Adding to the fact that I'm a big nerd is that my performance on the PSATs (1360, baby!) has led me to look at colleges. So far I'm liking NYU, Marymount Manhattan, or the University of the Arts. My parents aren't thrilled with the idea of me doing nothing but dancing in college, though. Whatever.
It doesn't seem fair that I have two years left of high school. At all. I've made great friends at Broadneck, unfortunately, they're mostly upperclassmen. I hate going to school without Cory, it sucks because we're best friends, but at least I have the knowledge that we'll be going to college at the same time, and most likely in the same place. It worries me with people like my friend Andrew, that I will see him less and less. The prospect of losing touch with people terrifies me. I don't know what it is about that.
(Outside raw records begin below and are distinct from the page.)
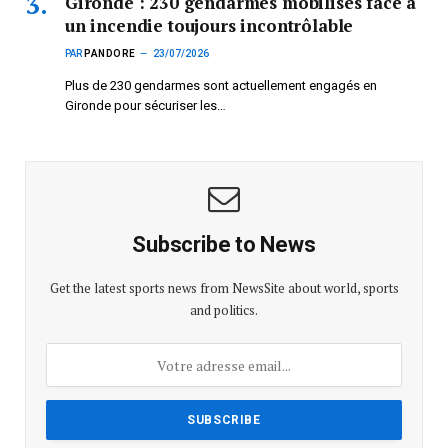
Gironde : 230 gendarmes mobilisés face à
un incendie toujours incontrôlable
PAR
PANDORE
23/07/2026
Plus de 230 gendarmes sont actuellement engagés en
Gironde pour sécuriser les…
Subscribe to News
Get the latest sports news from NewsSite about world, sports
and politics.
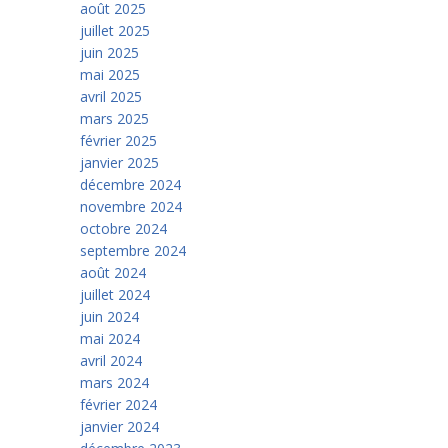
août 2025
juillet 2025
juin 2025
mai 2025
avril 2025
mars 2025
février 2025
janvier 2025
décembre 2024
novembre 2024
octobre 2024
septembre 2024
août 2024
juillet 2024
juin 2024
mai 2024
avril 2024
mars 2024
février 2024
janvier 2024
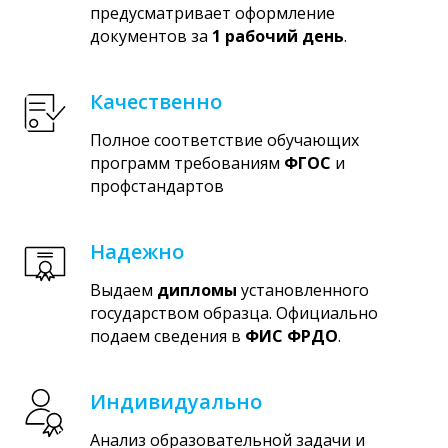
предусматривает оформление
документов за
1 рабочий день
.
Качественно
Полное соответствие обучающих
программ требованиям
ФГОС
и
профстандартов
Надежно
Выдаем
дипломы
установленного
государством образца. Официально
подаем сведения в
ФИС ФРДО
.
Индивидуально
Анализ образовательной задачи и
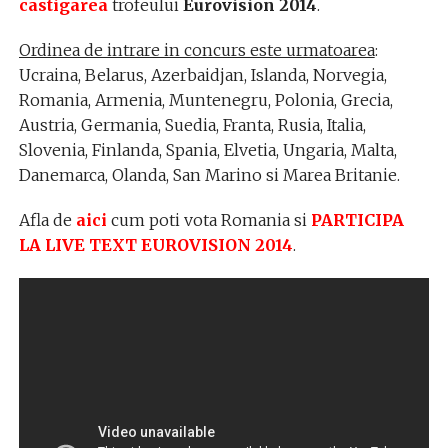
castigarea
trofeului
Eurovision 2014
.
Ordinea de intrare in concurs este urmatoarea
:
Ucraina, Belarus, Azerbaidjan, Islanda, Norvegia,
Romania, Armenia, Muntenegru, Polonia, Grecia,
Austria, Germania, Suedia, Franta, Rusia, Italia,
Slovenia, Finlanda, Spania, Elvetia, Ungaria, Malta,
Danemarca, Olanda, San Marino si Marea Britanie.
Afla de
aici
cum poti vota Romania si
PARTICIPA
LA LIVE TEXT EUROVISION 2014
.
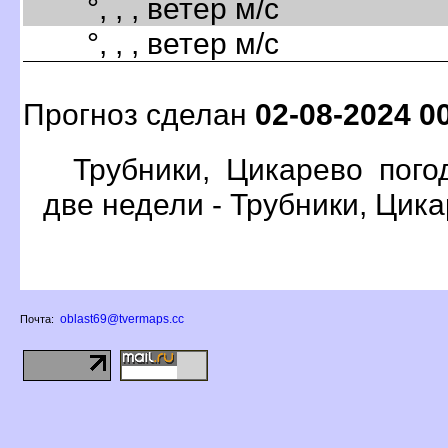
°, , , ветер м/с
°, , , ветер м/с
Прогноз сделан
02-08-2024 0
Трубники, Цикарево пого
две недели - Трубники, Цик
oblast69@tvermaps.cc
Почта:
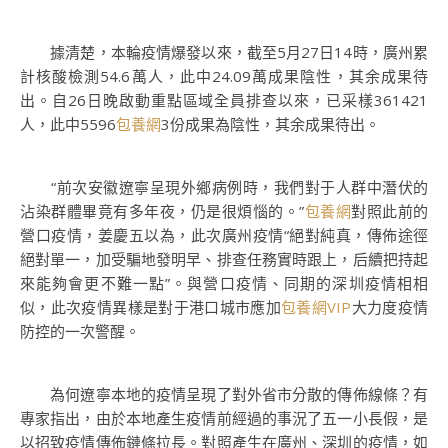
據清楚，本輪疫情爆發以來，截至5月27日14時，廣州累
計核酸檢測54.6萬人，此中24.09萬成果陰性，其余成果待
出。自26日晚啟動重點區域全員排查以來，已采樣361421
人，此中5596
包養網
3份成果為陰性，其余成果待出。
“前次安徽遼寧呈現外鄉病例時，我們對于人群中潛伏的
沾染群體畢竟有多年夜，仍是很煩惱的。”
包養網
對照此前的
營口疫情，姜慶五以為，此次廣州疫情“絕對純真，傳佈途徑
絕對單一，加受騙地發明早、排查任務實時跟上，后續把持起
來能夠會更不難一點”。與營口疫情、同期的深圳疫情相相
似，此次疫情異樣是對于港口城市應加
包養網VIP
大力度疫情
防控的一次警醒。
為何遼寧本地的疫情呈現了對外省市分散的傳佈線條？有
專家指出，由於本地產生疫情前經過的事況了五一小長假，是
以招致疫情傳佈鏈條拉長。對照產生在廣州、深圳的疫情，如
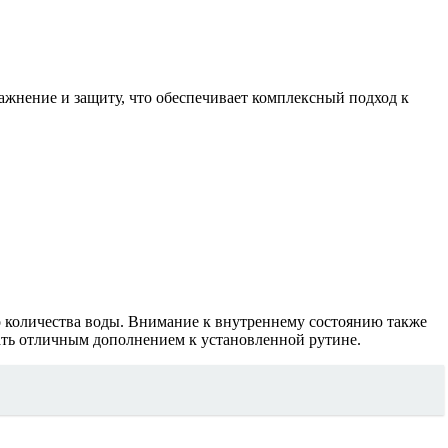
ажнение и защиту, что обеспечивает комплексный подход к
о количества воды. Внимание к внутреннему состоянию также
тать отличным дополнением к установленной рутине.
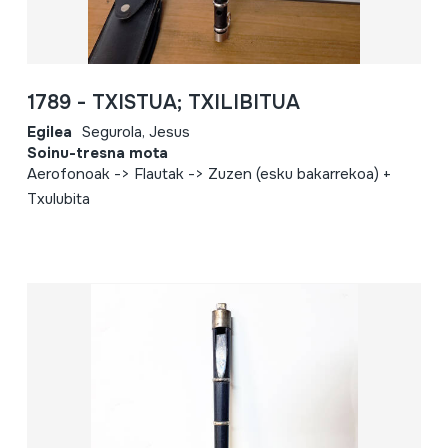
1789 - TXISTUA; TXILIBITUA
Egilea
Segurola, Jesus
Soinu-tresna mota
Aerofonoak -> Flautak -> Zuzen (esku bakarrekoa) +
Txulubita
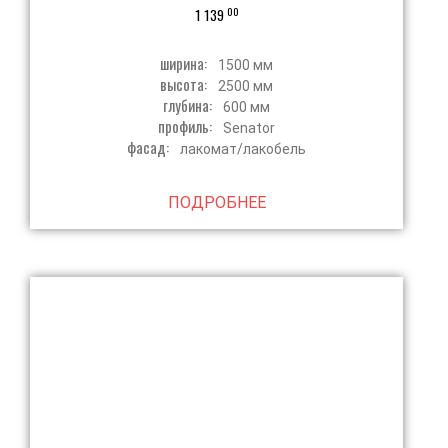
00
1 139
ширина:
1500 мм
высота:
2500 мм
глубина:
600 мм
профиль:
Senator
фасад:
лакомат/лакобель
ПОДРОБНЕЕ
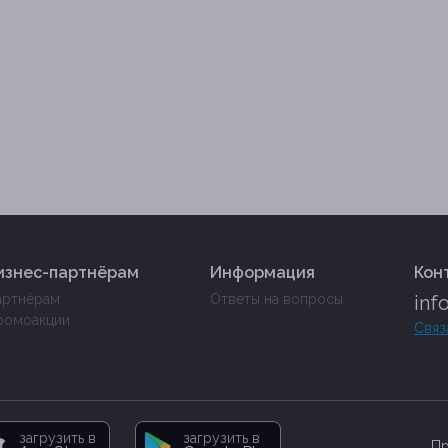
изнес-партнёрам
Информация
Кон
артнёрам
Ответы на вопросы
inf
ромоакции
Связ
загрузить в
загрузить в
Пр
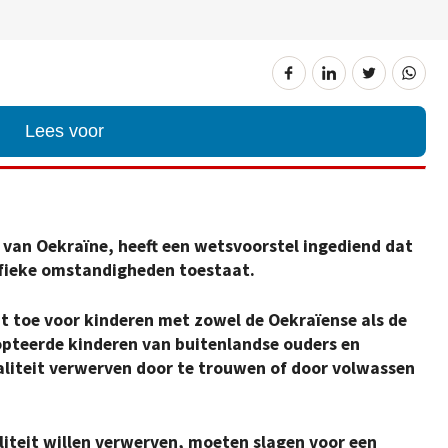
Lees voor
 van Oekraïne, heeft een wetsvoorstel ingediend dat
ifieke omstandigheden toestaat.
it toe voor kinderen met zowel de Oekraïense als de
opteerde kinderen van buitenlandse ouders en
aliteit verwerven door te trouwen of door volwassen
liteit willen verwerven, moeten slagen voor een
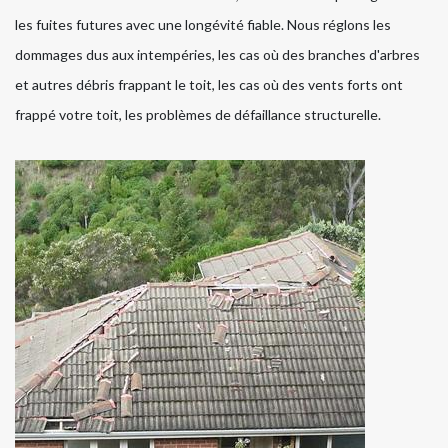
les fuites futures avec une longévité fiable. Nous réglons les
dommages dus aux intempéries, les cas où des branches d'arbres
et autres débris frappant le toit, les cas où des vents forts ont
frappé votre toit, les problèmes de défaillance structurelle.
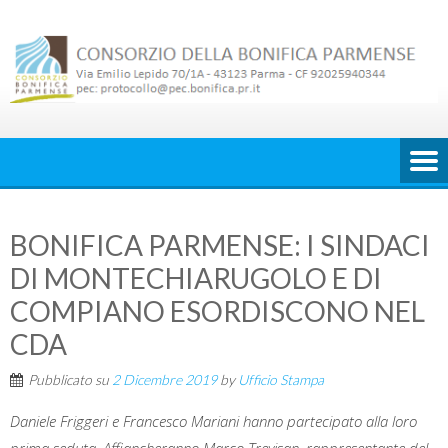
Skip
to
content
BONIFICA PARMENSE: I SINDACI
DI MONTECHIARUGOLO E DI
COMPIANO ESORDISCONO NEL
CDA
Pubblicato su
2 Dicembre 2019
by
Ufficio Stampa
Daniele Friggeri e Francesco Mariani hanno partecipato alla loro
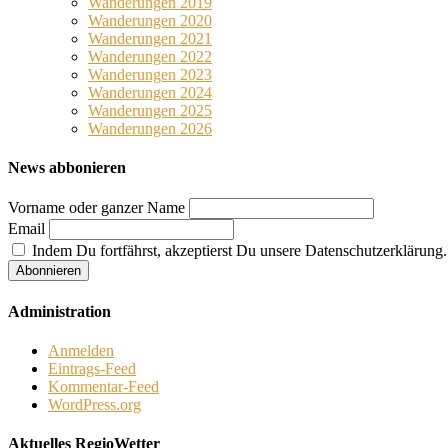
Wanderungen 2019
Wanderungen 2020
Wanderungen 2021
Wanderungen 2022
Wanderungen 2023
Wanderungen 2024
Wanderungen 2025
Wanderungen 2026
News abbonieren
Vorname oder ganzer Name
Email
Indem Du fortfährst, akzeptierst Du unsere Datenschutzerklärung.
Administration
Anmelden
Eintrags-Feed
Kommentar-Feed
WordPress.org
Aktuelles RegioWetter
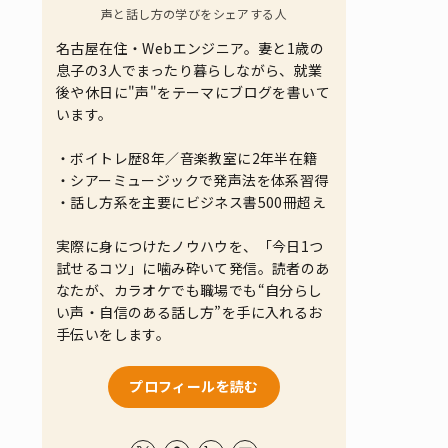
声と話し方の学びをシェアする人
名古屋在住・Webエンジニア。妻と1歳の
息子の3人でまったり暮らしながら、就業
後や休日に"声"をテーマにブログを書いて
います。
・ボイトレ歴8年／音楽教室に2年半在籍
・シアーミュージックで発声法を体系習得
・話し方系を主要にビジネス書500冊超え
実際に身につけたノウハウを、「今日1つ
試せるコツ」に噛み砕いて発信。読者のあ
なたが、カラオケでも職場でも“自分らし
い声・自信のある話し方”を手に入れるお
手伝いをします。
プロフィールを読む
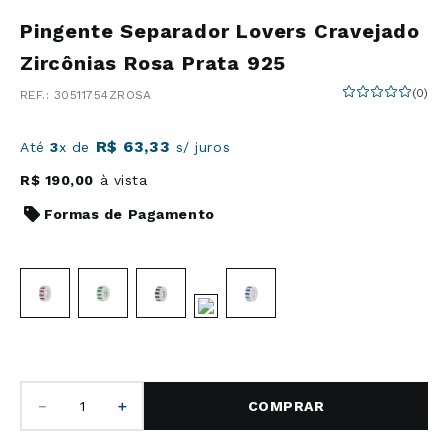
Pingente Separador Lovers Cravejado
Zircônias Rosa Prata 925
(
0
)
:
30511754ZROSA
R$
63
,
33
Até
3
x de
s/ juros
R$
190
,
00
à vista
Formas de Pagamento
－
＋
COMPRAR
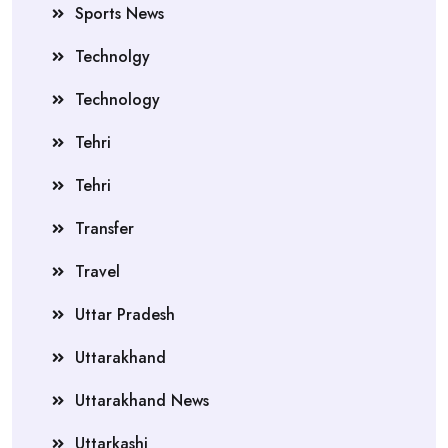
Sports News
Technolgy
Technology
Tehri
Tehri
Transfer
Travel
Uttar Pradesh
Uttarakhand
Uttarakhand News
Uttarkashi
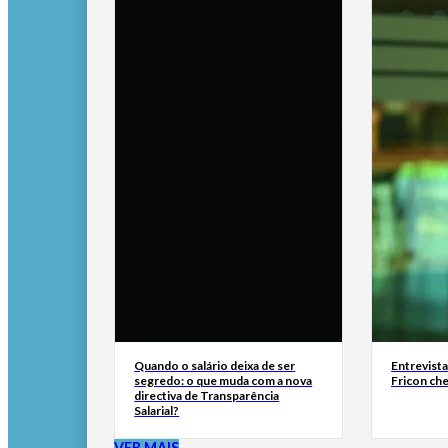
Quando o salário deixa de ser
Entrevist
segredo: o que muda com a nova
Fricon ch
directiva de Transparência
Salarial?
VER MAIS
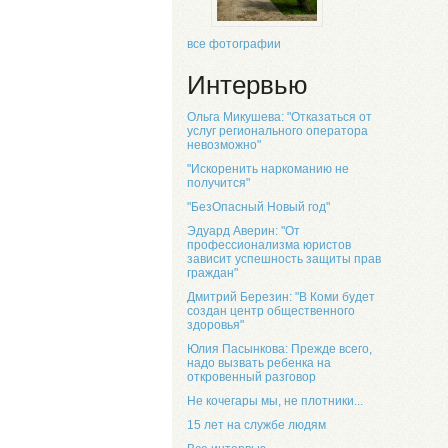
все фотографии
Интервью
Ольга Микушева: "Отказаться от
услуг регионального оператора
невозможно"
"Искоренить наркоманию не
получится"
"БезОпасный Новый год"
Эдуард Аверин: "От
профессионализма юристов
зависит успешность защиты прав
граждан"
Дмитрий Березин: "В Коми будет
создан центр общественного
здоровья"
Юлия Пасынкова: Прежде всего,
надо вызвать ребенка на
откровенный разговор
Не кочегары мы, не плотники...
15 лет на службе людям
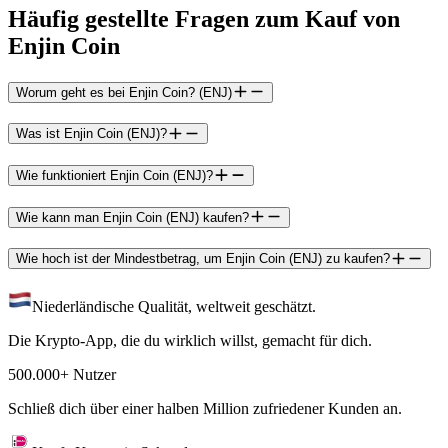
Häufig gestellte Fragen zum Kauf von
Enjin Coin
Worum geht es bei Enjin Coin? (ENJ)
Was ist Enjin Coin (ENJ)?
Wie funktioniert Enjin Coin (ENJ)?
Wie kann man Enjin Coin (ENJ) kaufen?
Wie hoch ist der Mindestbetrag, um Enjin Coin (ENJ) zu kaufen?
Niederländische Qualität, weltweit geschätzt.
Die Krypto-App, die du wirklich willst, gemacht für dich.
500.000+ Nutzer
Schließ dich über einer halben Million zufriedener Kunden an.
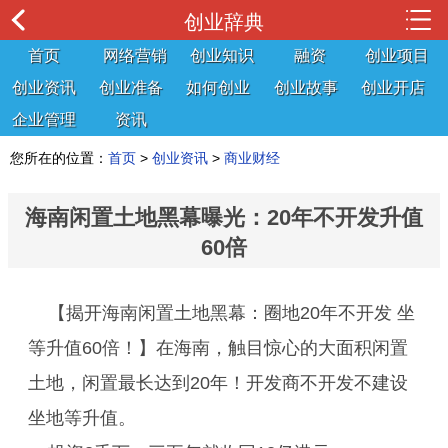
创业辞典
首页
网络营销
创业知识
融资
创业项目
创业资讯
创业准备
如何创业
创业故事
创业开店
企业管理
资讯
您所在的位置：
首页
>
创业资讯
>
商业财经
海南闲置土地黑幕曝光：20年不开发升值
60倍
【揭开海南闲置土地黑幕：圈地20年不开发 坐
等升值60倍！】在海南，触目惊心的大面积闲置
土地，闲置最长达到20年！开发商不开发不建设
坐地等升值。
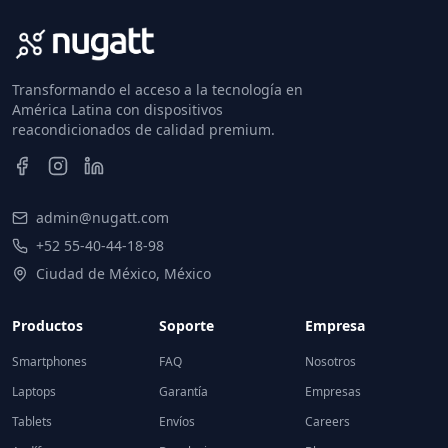
Transformando el acceso a la tecnología en
América Latina con dispositivos
reacondicionados de calidad premium.
admin@nugatt.com
+52 55-40-44-18-98
Ciudad de México, México
Productos
Soporte
Empresa
Smartphones
FAQ
Nosotros
Laptops
Garantía
Empresas
Tablets
Envíos
Careers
Why is everyone at my school going south for college. The weather I know, but those damn red states...My little dorky music history class had a conversation about how much they'd hate me in the south. A generalization, I know, but the South and I aren't fond of each other. I like real seasons. Also, the whole Southern Hospitality thing doesn't fly with me. Like, what the hell were they thinking with Cracker Barrel as well. I seem to recall that lemonade was practically a hallucinogen (the only fun part of the whole Cracker Barrel experience) and that Cory's salad had no vegetables. And my vegetable platter was like fried okra. Eww.
Anyways, back to the present;)
Living in Clip is too good to be true. YES!

1/1/05 11:16 pm

help! I'm addicted to wintergreen tic tacs and I just can't fucking stop!